I brewed my first Lambic today. I’ve wanted to make one for a few years - it seemed like a good way to celebrate the end of school. The process is a bit different from what I’ve talked about before.
Tuesday evening I took the yeast out the fridge & woke it up by popping the nutrient pack inside. It was a bit old & took a while to get started. Eventually it swelled a little & looked like this:

Since it had taken so long to swell & was a propogator pack rather than the bigger activator pack I made a starter. Basically that means that I put it in another container and added malt sugar so the yeast could eat/reproduce

So what exactly goes into a lambic? Water, yeast, bacteria (its OK, really), barley, wheat and hops. For this batch I used 60% pilsener malt and 40% organic unmalted soft white wheat. The homebrew store didn’t have unmalted wheat in stock but they pointed me to the Lexington Co-Op.

You might notice that there are a LOT of hops there. 4 ounces of debittered (aged) hops. For a lambic you want the preservative power that hops lend but not the bitterness or flavor. Paul (Dickinsonbeer over on Ratebeer) was kind enough to send me the aged hops I used for this batch. Thanks Paul!
The unmalted wheat was a giant pain. I mill my grains by hand. Malted grains aren’t hard to mill - they’re extremely dry and more or less crack when crushed. The unmalted wheat didn’t quite *smoosh* in the mill but it was distinctly gummy. You remember how when you were a kid you would stand in a doorway, pushing your arms up against the frame for a 30 second or so, then walk away and your arms would ‘magically’ keep rising? Milling the unmalted grain was kind of like that. My arm just kept going after the grain was milled.
So, once the grain was milled I got to try my first turbid mash. I explained an infusion mash in this earlier post where you add water at a specific temperature to the grains, let it sit for a while and then drain the sweet wort. The turbid mash ends with collection of sweet wort but has a number of steps before you get there. This mashing style came about as a result brewers trying to get around an old dutch tax law. Without getting too technical, this method results in a chemical profile of the liquid you eventually collect that makes lambic better. You start with a small amount of water just to wet the grains & bring them up to 113 degrees. Then you wait a while.

Then you add some more water to bring the temperature of the grain up. Then you wait a while. Then you draw some of the liquid off, put it on the stove and hold it at 190 degrees. Its gross - it looks like this:

Then you add more water to the grains and wait. Then you take some water off the grains and add it to the pot of 190 degree liquid. Then you add more water to the grains and wait. Then you drain most of the water from the grains, add the 190 degree water, heat the whole thing to 190 and re-introduce it to the grains. Then you wait a while. Then you drain the water (now wort.) Then you add a bunch of hot water, let it sit for a while and drain it off again.
Confused? There is a flowchart on this page - not exactly what I did but close enough.
At the end I had about 9 gallons of wort in my brand-spankin-new brew kettle.

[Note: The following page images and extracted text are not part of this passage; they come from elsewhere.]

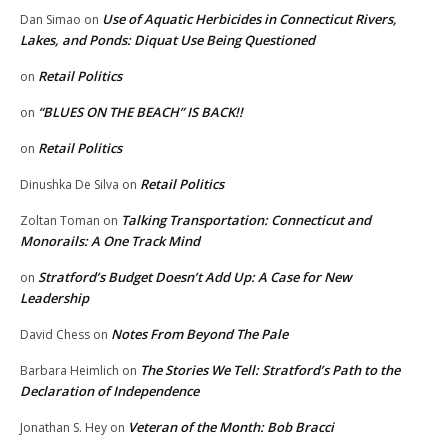
Use of Aquatic Herbicides in Connecticut Rivers,
Dan Simao
on
Lakes, and Ponds: Diquat Use Being Questioned
Retail Politics
on
“BLUES ON THE BEACH” IS BACK!!
on
Retail Politics
on
Retail Politics
Dinushka De Silva
on
Talking Transportation: Connecticut and
Zoltan Toman
on
Monorails: A One Track Mind
Stratford’s Budget Doesn’t Add Up: A Case for New
on
Leadership
Notes From Beyond The Pale
David Chess
on
The Stories We Tell: Stratford’s Path to the
Barbara Heimlich
on
Declaration of Independence
Veteran of the Month: Bob Bracci
Jonathan S. Hey
on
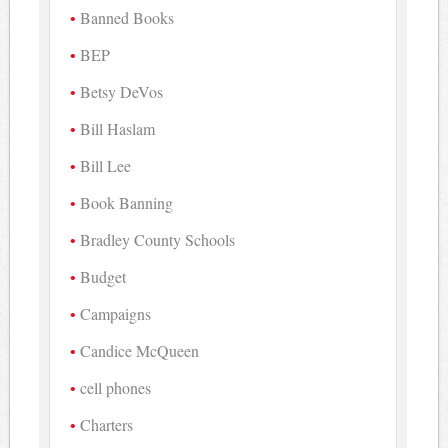
Banned Books
BEP
Betsy DeVos
Bill Haslam
Bill Lee
Book Banning
Bradley County Schools
Budget
Campaigns
Candice McQueen
cell phones
Charters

I brought that to a boil and then added the hops. Like I said, thats a lot of hops!

Where most beers are boiled for 1 or 1.5 hours, lambics go 4+ hours. I stopped after 3 hours and 40 minutes just because I didn’t want to boil off *too much* liquid.

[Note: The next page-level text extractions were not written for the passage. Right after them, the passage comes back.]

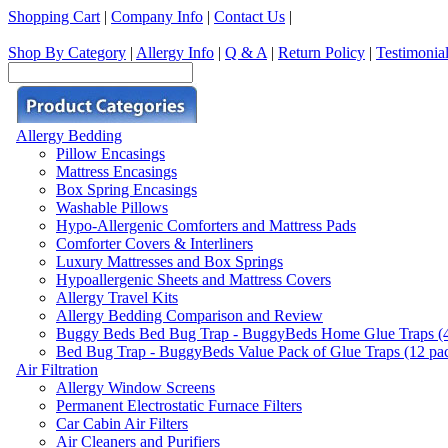
Shopping Cart
|
Company Info
|
Contact Us
|
Shop By Category
|
Allergy Info
|
Q & A
|
Return Policy
|
Testimonia
Allergy Bedding
Pillow Encasings
Mattress Encasings
Box Spring Encasings
Washable Pillows
Hypo-Allergenic Comforters and Mattress Pads
Comforter Covers & Interliners
Luxury Mattresses and Box Springs
Hypoallergenic Sheets and Mattress Covers
Allergy Travel Kits
Allergy Bedding Comparison and Review
Buggy Beds Bed Bug Trap - BuggyBeds Home Glue Traps (4 P
Bed Bug Trap - BuggyBeds Value Pack of Glue Traps (12 pack
Air Filtration
Allergy Window Screens
Permanent Electrostatic Furnace Filters
Car Cabin Air Filters
Air Cleaners and Purifiers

At this point the beer is cooled like any other & then moved to another container to ferment. All those hops were left behind.

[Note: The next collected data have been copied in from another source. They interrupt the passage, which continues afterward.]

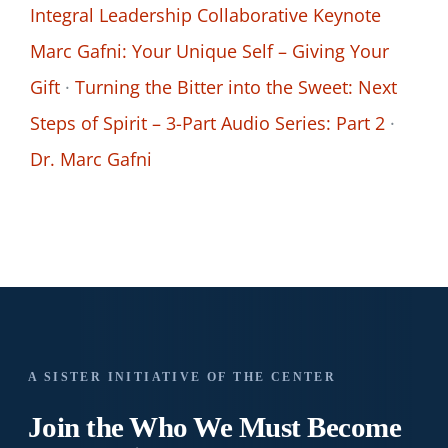
Integral Leadership Collaborative Keynote
Marc Gafni: Your Unique Self – Giving Your
Gift
·
Turning the Bitter into the Sweet: Next
Steps of Spirit – 3-Part Audio Series: Part 2
·
Dr. Marc Gafni
A SISTER INITIATIVE OF THE CENTER
Join the Who We
Must Become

I shook the beer around for a while in it’s new home to oxygenate it and added the yeast. This is the container it’ll stay until 2011. Tomorrow afternoon I’m strapping it in to the back seat of Ang’s car and driving it over to my parents where it’ll sit, undisturbed, in a basement corner for a long, long time.

Overall I think it went well for a first attempt. I was concerned that the mash was going to be difficult. It was long & involved but in no way difficult. I put about 4.5 gallons in the fermenter rather than the planned 5 but thats close enough for the first time using a new pot with an unknown evaporation rate. The specific gravity (the amount of sugar in the liquid) is a bit high - 1.058 while I wanted 1.05, but I can deal with that in future batches. Its a learning experience. It took around ten and a half hours from start to finish. Long for sure but not taxing.
Music wise I listened to less than expected today. I started off the brewday listening to my favorite Belgian band’s first album - Front 242’s Geography. While cooling I listened to Mono’s You Are There and Tom Waits’ Closing Time. Good music for a good day.
As for the title of this post (and the name of the beer) — it was raining all day. When I went outside to bring in the turkey fryer I found that the weather had broken & there was a rainbow. It seemed a fitting end to a day spent making a sour beer. The picture didn’t turn out that well, but it did make me think of the Perry Bible Fellowship.